En Espagne, sous l’ère franquiste, l’industrie automobile est principalement soutenue par l’Etat via l’INI, une holding qui détient le principal constructeur de voitures, SEAT, que le principal constructeur de poids-lourds, l’entreprise ENASA qui commercialise des camions sous la marque Pegaso. Cela n’empêche pas les initiatives privées, preuve en est avec le constructeur FASA, mais aussi le constructeur SAVA (pour Sociedad Anónima de Vehículos Automóviles) qui se spécialisa dans les utilitaires. La SAVA fut fondée en 1957 en reprenant les actifs de la FADA tout en obtenant davantage de capitaux, une obligation (ou une contrainte) imposée par le gouvernement pour limiter la concurrence avec SEAT . La SAVA obtient néanmoins une autorisation en 1959 pour produire des véhicules automobiles à quatre roues (jusque-là, la SAVA produisait des triporteurs) mais avec une limite de 1.000 véhicules.
Le premier SAVA fut un camion nommé P-58, à moteur Barreiros avec deux tonnes de charge utile et une cabine en fibre de verre.
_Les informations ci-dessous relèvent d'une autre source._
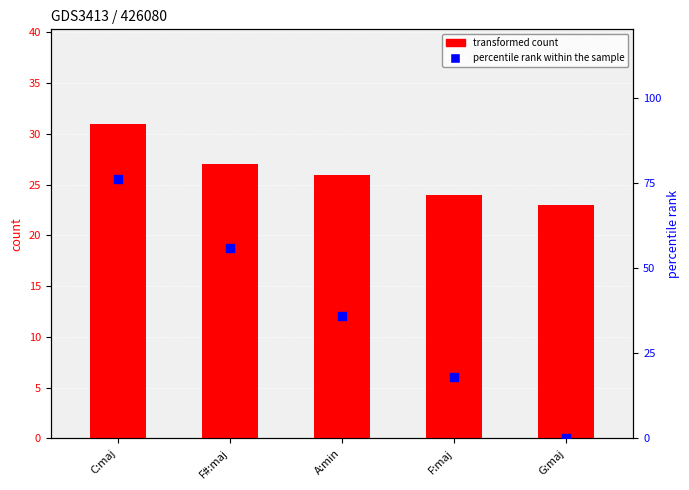

What is the total value across all series at F#:maj?

83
En 1961, la SAVA signe un accord avec l’anglais BMC qui, en contrepartie de 8% du capital du constructeur espagnol, apporte la licence de ses fourgons pour une production locale employant des moteurs Barreiros, rapidement remplacé par les moteurs anglais produit par SAVA lui-même. La production des utilitaires anglais débute dès 1962. En 1965, SAVA lance le fourgon J4, sous licence Morris J4 (lequel était un succès au Royaume-Uni), il fut proposé en Espagne avec un moteur quatre cylindres essence de 1,5 litres pour 38Ch, boite à quatre rapports qui transmet le mouvement aux roues arrière, et proposant une charge utile de 850kg.
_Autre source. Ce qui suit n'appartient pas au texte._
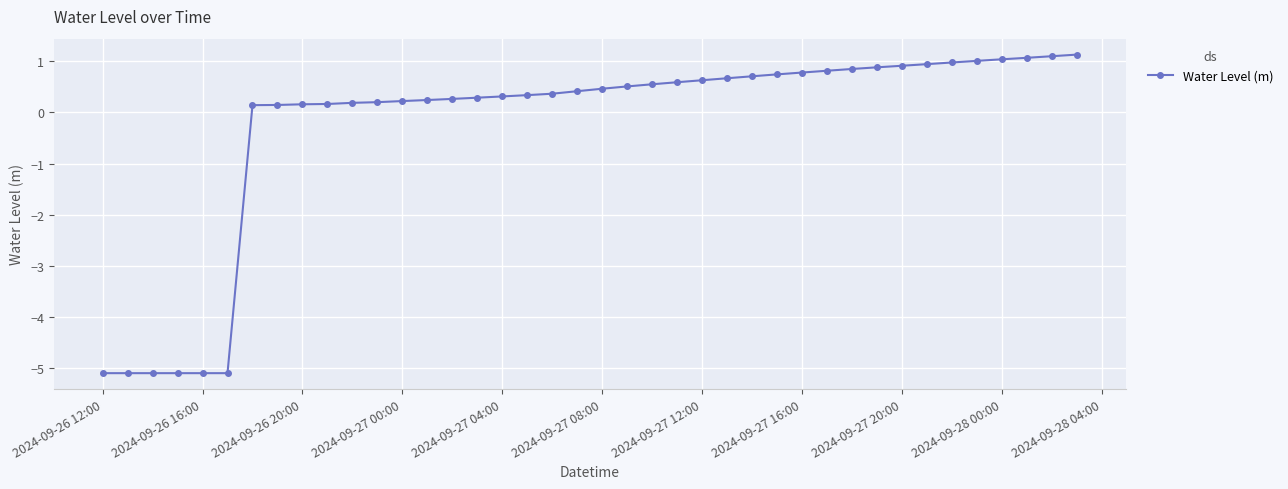

What is the difference between the second highest and second lowest values?

6.2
Présenté le 28 mai 1965 et commercialisé au prix de 180.000 pesetas, le SAVA J4 s’impose rapidement comme un succès en Espagne, et devient un concurrent sérieux pour le constructeur national ENASA – Pegaso. Pour autant, en raison de contraintes administratives, SAVA souffre d’un manque permanent de liquidités et envisage une fusion avec Barreiros, un projet avorté par l’INI qui préempte 52,71% de SAVA en 1966, puis passe à 82% du capital en 1968 pour l’intégrer à Pegaso. Entre temps, des premiers SAVA J4 à logo Austin sur la face avant, rapidement troqués contre un logo « SAVA-Austin », il n’y aura plus de référence au constructeur anglais à partir de 1968. Le J4 était un véhicule très apprécié, les entreprises louaient sa bonne accessibilité au moteur, son excellente suspension et le placement correct des commandes et des indicateurs. En 1971, le SAVA J4 reçoit le tableau de bord de la Seat 124, l’année suivante, elle hérite de cette dernière la boite de vitesses qui remplace la transmission d’origine britannique, une modification qui améliore légèrement les performances du J4. Le succès commercial du J4 ne se dément pas, de 337 ventes en 1965, on passe à 2.000 unités en 1967, 5.625 en 1973, loin devant ses rivaux Ebro F-100/108 et DKW F-1000 D.
En 1974, Morris stoppe la production du J4 au Royaume-Uni, l’ENASA est donc libre de modifier le modèle espagnol et en profite pour opérer un restylage de la face avant. Le J4 adopte une calandre noire qui arbore le logo de Pegaso et des phares carrés. Les logos SAVA et J4 demeurent entre la calandre et le pare-brise. Un second restylage est opéré en 1978, le J4 désormais commercialisé sous la seule marque Pegaso adopte de nouvelles portes arrière, le tableau de bord est modernisé. On distingue un J4 post-1978 aux essuie-glaces fixés en partie basse du pare-brise et aux vitres arrière plus grandes. La charge utile est augmentée, le catalogue du J4 propose ainsi quatre versions : 700, 800, 1000 et 1100, selon la charge utile. En 1982, le J4 s’équipe de freins à disques sur les roues avant, dernière grande modification jusqu’en 1989, année durant laquelle Pegaso arrête la production du J4.